**** Provided material

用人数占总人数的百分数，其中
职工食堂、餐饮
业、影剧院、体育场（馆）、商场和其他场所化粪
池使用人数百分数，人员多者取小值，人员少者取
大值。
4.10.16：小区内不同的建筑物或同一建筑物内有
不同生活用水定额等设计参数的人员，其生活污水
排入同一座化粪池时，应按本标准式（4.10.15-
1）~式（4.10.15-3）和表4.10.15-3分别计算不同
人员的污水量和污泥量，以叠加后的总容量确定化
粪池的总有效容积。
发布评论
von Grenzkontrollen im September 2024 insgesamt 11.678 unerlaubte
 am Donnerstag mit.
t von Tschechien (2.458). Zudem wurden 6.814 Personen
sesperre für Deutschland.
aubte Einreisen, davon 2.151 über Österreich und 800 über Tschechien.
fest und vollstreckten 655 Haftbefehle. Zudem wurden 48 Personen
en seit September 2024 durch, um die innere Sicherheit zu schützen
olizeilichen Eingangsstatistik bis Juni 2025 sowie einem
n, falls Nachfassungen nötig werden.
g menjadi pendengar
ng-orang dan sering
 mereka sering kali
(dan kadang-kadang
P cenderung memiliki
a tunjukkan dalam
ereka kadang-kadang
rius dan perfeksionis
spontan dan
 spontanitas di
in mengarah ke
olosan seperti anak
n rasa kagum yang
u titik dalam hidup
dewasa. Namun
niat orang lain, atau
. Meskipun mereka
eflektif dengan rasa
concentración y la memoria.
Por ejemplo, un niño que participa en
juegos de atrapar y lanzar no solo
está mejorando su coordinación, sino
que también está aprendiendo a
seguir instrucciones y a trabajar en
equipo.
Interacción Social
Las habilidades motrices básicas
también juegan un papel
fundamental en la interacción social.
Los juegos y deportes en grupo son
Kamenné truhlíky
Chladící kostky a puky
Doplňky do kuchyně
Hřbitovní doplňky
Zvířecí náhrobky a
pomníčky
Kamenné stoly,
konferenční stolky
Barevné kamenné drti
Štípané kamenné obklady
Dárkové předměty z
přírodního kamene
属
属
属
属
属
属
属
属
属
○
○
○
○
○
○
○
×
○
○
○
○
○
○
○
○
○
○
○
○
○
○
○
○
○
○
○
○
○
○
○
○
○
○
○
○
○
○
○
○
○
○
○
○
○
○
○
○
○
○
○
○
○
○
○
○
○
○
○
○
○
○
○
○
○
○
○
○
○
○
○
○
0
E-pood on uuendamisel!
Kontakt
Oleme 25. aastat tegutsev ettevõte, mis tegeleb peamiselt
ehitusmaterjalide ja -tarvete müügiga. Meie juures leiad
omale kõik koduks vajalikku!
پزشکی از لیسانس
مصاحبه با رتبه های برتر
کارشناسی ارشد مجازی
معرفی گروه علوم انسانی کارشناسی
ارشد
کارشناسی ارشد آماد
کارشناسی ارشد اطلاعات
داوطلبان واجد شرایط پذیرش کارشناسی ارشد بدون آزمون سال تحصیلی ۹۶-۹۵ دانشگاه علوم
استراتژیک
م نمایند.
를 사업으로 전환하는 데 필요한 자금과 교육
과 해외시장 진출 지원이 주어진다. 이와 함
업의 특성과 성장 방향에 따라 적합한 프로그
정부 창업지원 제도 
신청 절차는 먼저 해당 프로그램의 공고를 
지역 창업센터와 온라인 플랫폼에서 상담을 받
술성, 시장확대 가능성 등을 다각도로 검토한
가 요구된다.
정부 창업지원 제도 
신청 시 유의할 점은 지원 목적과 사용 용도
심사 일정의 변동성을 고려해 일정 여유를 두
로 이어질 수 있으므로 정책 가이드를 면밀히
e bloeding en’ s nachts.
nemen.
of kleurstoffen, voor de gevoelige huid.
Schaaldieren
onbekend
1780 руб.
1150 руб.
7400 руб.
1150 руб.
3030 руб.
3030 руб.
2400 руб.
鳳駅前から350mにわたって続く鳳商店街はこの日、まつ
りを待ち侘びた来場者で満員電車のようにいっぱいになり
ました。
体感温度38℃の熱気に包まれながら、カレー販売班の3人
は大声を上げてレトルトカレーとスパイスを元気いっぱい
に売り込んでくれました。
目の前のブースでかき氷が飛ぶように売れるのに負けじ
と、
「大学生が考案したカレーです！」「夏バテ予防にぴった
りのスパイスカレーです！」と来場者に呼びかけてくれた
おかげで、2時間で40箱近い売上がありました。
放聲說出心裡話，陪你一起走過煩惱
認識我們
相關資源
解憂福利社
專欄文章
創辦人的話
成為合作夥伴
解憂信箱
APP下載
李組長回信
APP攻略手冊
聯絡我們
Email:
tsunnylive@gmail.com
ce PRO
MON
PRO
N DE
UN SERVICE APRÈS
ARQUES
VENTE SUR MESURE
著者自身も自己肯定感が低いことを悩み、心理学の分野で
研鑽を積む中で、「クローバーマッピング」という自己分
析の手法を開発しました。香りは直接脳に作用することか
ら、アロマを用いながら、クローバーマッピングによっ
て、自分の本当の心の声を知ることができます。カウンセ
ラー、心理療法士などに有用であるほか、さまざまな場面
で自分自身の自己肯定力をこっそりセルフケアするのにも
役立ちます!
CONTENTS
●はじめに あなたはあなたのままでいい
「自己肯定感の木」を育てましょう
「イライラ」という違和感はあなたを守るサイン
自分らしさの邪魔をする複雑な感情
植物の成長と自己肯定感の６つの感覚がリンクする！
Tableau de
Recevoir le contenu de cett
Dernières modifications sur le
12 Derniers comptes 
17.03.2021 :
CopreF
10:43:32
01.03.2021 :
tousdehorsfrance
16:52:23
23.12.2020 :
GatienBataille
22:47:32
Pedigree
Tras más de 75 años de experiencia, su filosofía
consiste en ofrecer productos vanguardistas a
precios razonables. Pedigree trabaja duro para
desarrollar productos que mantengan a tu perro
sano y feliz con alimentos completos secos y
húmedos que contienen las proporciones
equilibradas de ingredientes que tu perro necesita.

********

[Your task]
Count the lines of the entries that hold the string "کارشناسی", then state that number and nothing more.

[Result below]
5